## Problem to work on
Reproduce the cane trial text word for word, starting at "The most logical" and stopping after "(costs about US$17).".

## Text section
Study organization and funding
This trial will be conducted according to relevant ethical frameworks and has received approval from the institutional ethical review board. It is funded by the following Brazilian national funding agencies: Conselho Nacional de Desenvolvimento Científico e Tecnológico (CNPq) and Fundação de Amparo à Pesquisa de Minas Gerais (FAPEMIG).
Discussion
This trial will examine the efficacy of the provision of a cane on walking and participation in individuals with chronic stroke. Although previous studies7, 8, 9, 10, 11, 12, 13 have investigated the effect of using a cane for walking after stroke, methodological shortcomings (e.g., design and small sample sizes) and differences regarding sample characteristics (e.g., time since stroke) and characteristics of interventions (e.g., time to implement intervention, type of cane) prevent drawing clear conclusions, which could help clinicians in their decision-making process. In addition, no previous trials have investigated whether benefits in walking carry over to participation. In response to this challenge, a single-blind randomized trial will be conducted. High internal validity is expected, due to randomization, concealed allocation, blinding of assessors, intention-to-treat analysis,25 and appropriate sample size.
The most logical time to prescribe walking aids to people with stroke is after their independent walking has stabilized, since, at this stage, there would be no likelihood of interfering with the development of independent walking. In addition, the question as to whether a cane can improve walking is best answered during the chronic stages, so that it is not confounded by recovery during active rehabilitation at the acute stages.13 Therefore, this trial will only include participants at the chronic stages after stroke. Furthermore, the experimental intervention will be a single-point cane with ergonomic handgrip (Mercur®), which is preferred by patients, requires less oxygen use at a given speed,26, 27 and is relatively inexpensive (costs about US$17).

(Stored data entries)
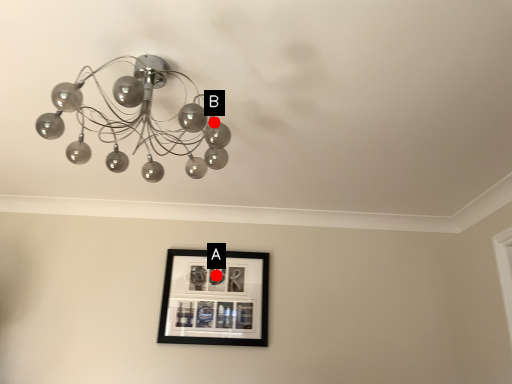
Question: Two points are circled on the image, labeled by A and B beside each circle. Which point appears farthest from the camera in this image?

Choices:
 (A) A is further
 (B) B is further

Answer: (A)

...

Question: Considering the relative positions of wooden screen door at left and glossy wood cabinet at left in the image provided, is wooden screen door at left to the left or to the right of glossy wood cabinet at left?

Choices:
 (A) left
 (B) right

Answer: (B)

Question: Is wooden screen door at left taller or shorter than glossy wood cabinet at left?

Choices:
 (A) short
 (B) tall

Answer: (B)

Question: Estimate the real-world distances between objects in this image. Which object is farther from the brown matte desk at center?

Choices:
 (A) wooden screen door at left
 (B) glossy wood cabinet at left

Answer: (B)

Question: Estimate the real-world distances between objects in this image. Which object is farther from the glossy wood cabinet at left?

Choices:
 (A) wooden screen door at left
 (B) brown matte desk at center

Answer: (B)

## Task solution
The most logical time to prescribe walking aids to people with stroke is after their independent walking has stabilized, since, at this stage, there would be no likelihood of interfering with the development of independent walking. In addition, the question as to whether a cane can improve walking is best answered during the chronic stages, so that it is not confounded by recovery during active rehabilitation at the acute stages.13 Therefore, this trial will only include participants at the chronic stages after stroke. Furthermore, the experimental intervention will be a single-point cane with ergonomic handgrip (Mercur®), which is preferred by patients, requires less oxygen use at a given speed,26, 27 and is relatively inexpensive (costs about US$17).